"Precisamos
de um mito para exprimir o fato obscuro e inconfessável de que a paixão está
ligada à morte e leva à destruição qualquer que se entregue completamente a
ela. Isso porque desejamos salvar a paixão e adoramos essa infelicidade, ao
passo que as morais oficiais e a nossa razão as condenam" (Denis de
Rougemont)
Eis
um dos pontos altos de minha criatividade! "História do amor no
Ocidente". Um livro perigoso para quem se apaixona, para quem é
imaginativo ou para quem é os dois.
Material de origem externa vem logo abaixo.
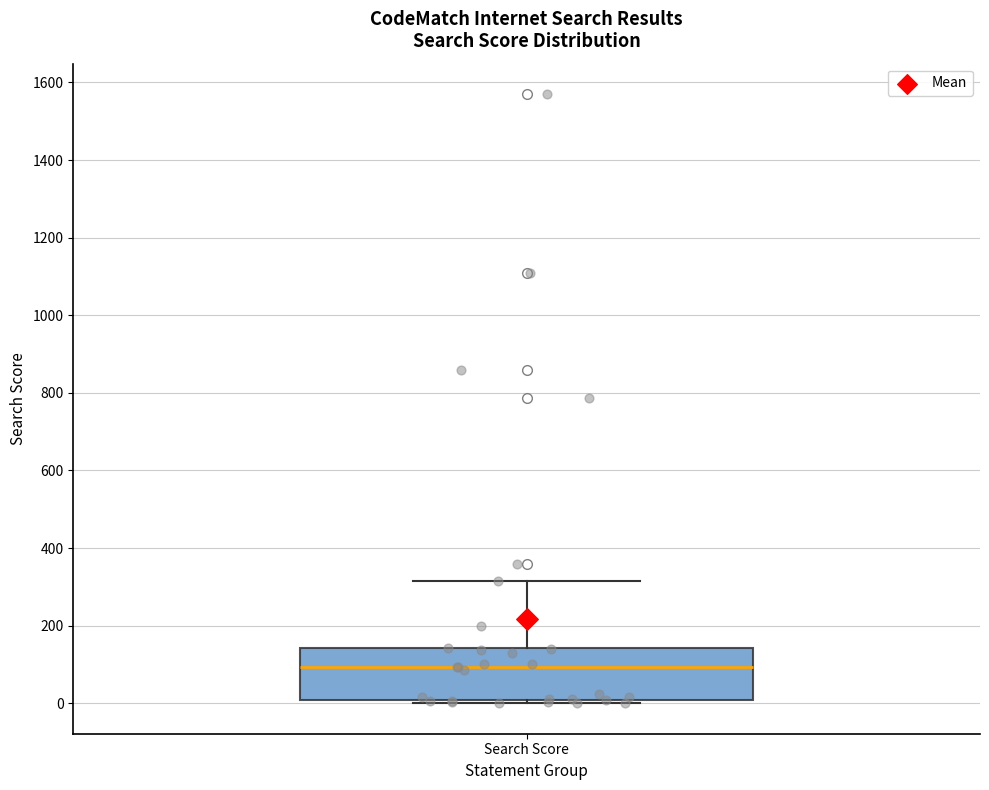

Where does the upper whisker of the box for Search Score end on the y-axis? The values are not printed on the chart, so give them approximately, as read against the axis.

320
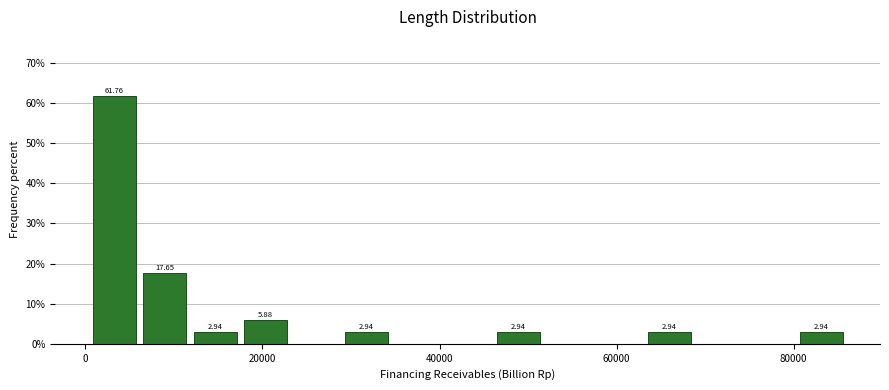

Read against the x-axis, roughly where is the centre of the tallest bar?

4000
O objeto do amor é o próprio sentimento e
não uma pessoa. É uma das obras que valeram boa parte da minha formação. Tenho
quase trinta páginas de anotações e não usei nada na faculdade. Porém, é um
livro para o sentimento, para a poesia e, ao final de contas, para a vida.
A
proposta de Denis de Rougemont é bem interessante para quem estudou Trovadorismo
na adolescência. Por baixo daquele sofrimento dedicado à dama inacessível há
ideias de uma seita cristã, os cátaros, cujo grupo chegou a ser chamado de
"Igreja de amor". A seita foi
completamente exterminada no século XIII pela Cruzada Albigense.
O
que Rougemont quer provar é que a paixão, principalmente a paixão platônica (já
"resolvida" na Era da Psicologia), é um sentimento
"construído" por crenças religiosas. Para os cátaros, a vida do corpo
era um princípio do Mal. Uma das maneiras de combatê-lo é uma visão sobre o amor
na qual o homem, através de um ritual de vassalagem, submissão, jura dedicar
seu sentimento à dama que lhe concede esse favor. Porém o amor desenvolvido em
seu estado considerado puro, sem a interferência da realização sexual. Havia
mesmo o desejo de adiantar a morte para continuar o gozo desse sentimento no
espaço privilegiado do céu, em que não há mais o corpo humano:
"De
todos os males, o meu difere; ele me agrada; regozijo-me com ele; meu mal é o
que desejo e minha dor é meu bem-estar. Não vejo, portanto, de que me queixar,
pois meu mal advém de minha vontade; é meu querer que se torna meu mal; tenho
tanto gosto em querer assim que sofro prazerosamente, e há tanta alegria na
minha dor que me delicio com a minha doença" (Chrétien de Troyes, século
XII).
Os
participantes desse culto não eram necessariamente marido e mulher. Dessa
forma, uma das possíveis consequências da adesão ao catarismo era a condenação
do casamento, uma vez que o fiel não poderia se unir sexualmente a ninguém. O
casal herético poderia constituir elemento de um real triângulo amoroso. Com o
fim de ressaltar esse caráter clandestino do amor cortês, quero fazer uma
adaptação da citação que Rougemont faz de um trovador francês:
"Deus,
é a Aurora! Como Ela vem depressa" Como gostaria, meu Deus, que a Noite
não findasse, que meu amigo pudesse permanecer junto a mim, e que a Sentinela
jamais anunciasse o romper da Aurora! Deus! É a Aurora. Como Ela vem depressa!"